How about people raise their language awareness and just call it proprietary or free software. One word means license protected software (the code is owned and may not be touched) and the other that the software requires no fee. So in case of Ubuntu we have opens-course and free software.

Preach it, brother.

koenn
November 19th, 2009, 09:34 PM
Now there are some cases when selling a project exactly once is a feasible way to make money. If the software must be tailored to that one customer, and they are willing to pay enough for it, then you are good. But that's not really the common case.

The way to make money with open source, as someone earlier pointed out is support.
Those are the most obvious, and the oldest - 20th century style.

Recently you can see a new, and imo a much more intelligent appoach : don't try to make money on the software, make money on what you can do with the software.
There are several approaches.
a/ sell services - sell web hosting instead of trying to sell copies of & support for apache,mysql, php, drupal, ...

b/ sell solutions and expertise - and you can afford to give away the software
If you're an expert in document management, build your business round consultancy and project coordination in this field - and throw in the software for free.
Alfresco seems to be going this way.
IBM has been doing this for a decade (using both open source and proprrietary software)

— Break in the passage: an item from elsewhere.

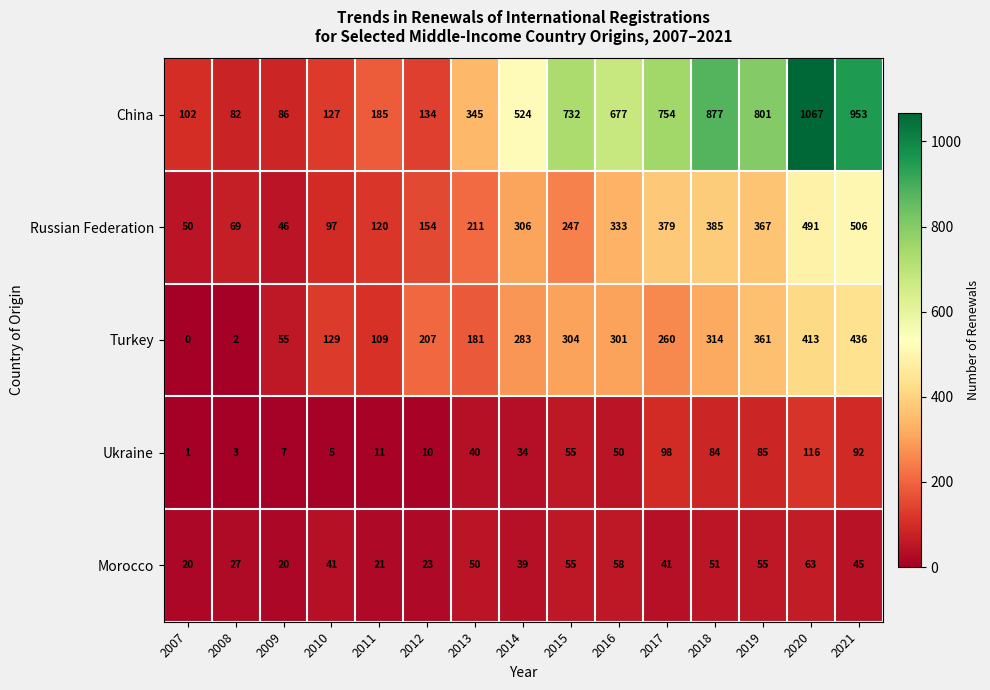

How many values in the Russian Federation series are below 247?

7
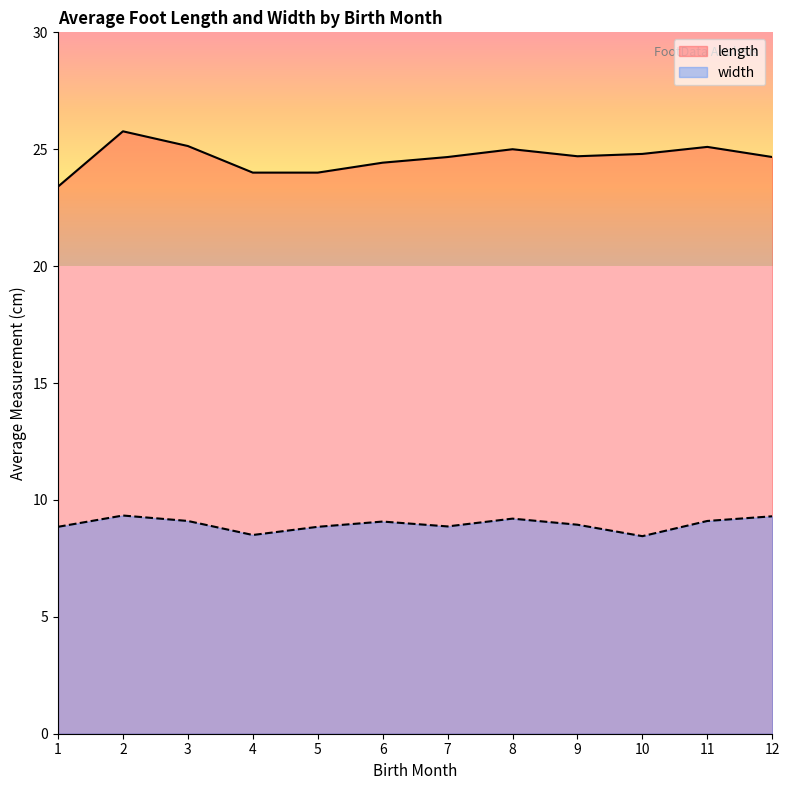

What is the difference between the length values at 2 and 7?

1.1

c/ build end user apps or web services on open source infrastructure (eg what Oracle does, or Youtube and Google)

Essentially, your business is about adding value to commodity free / open source software - you make money on the added value, not the commodoties.

earthpigg
November 19th, 2009, 09:45 PM
*snip*

a/ sell services - sell web hosting instead of trying to sell copies of & support for apache,mysql, php, drupal, ...

b/ sell solutions and expertise - and you can afford to give away the software
If you're an expert in document management, build your business round consultancy and project coordination in this field - and throw in the software for free.
Alfresco seems to be going this way.
IBM has been doing this for a decade (using both open source and proprrietary software)

c/ build end user apps or web services on open source infrastructure (eg what Oracle does, or Youtube and Google)

*snip*



d/ include advertisements in some form with your product, and count on the fact that only a minute number of people will use forks that don't include the advertisements. example: firefox (with google as default search) vs pick-your-firefox-fork.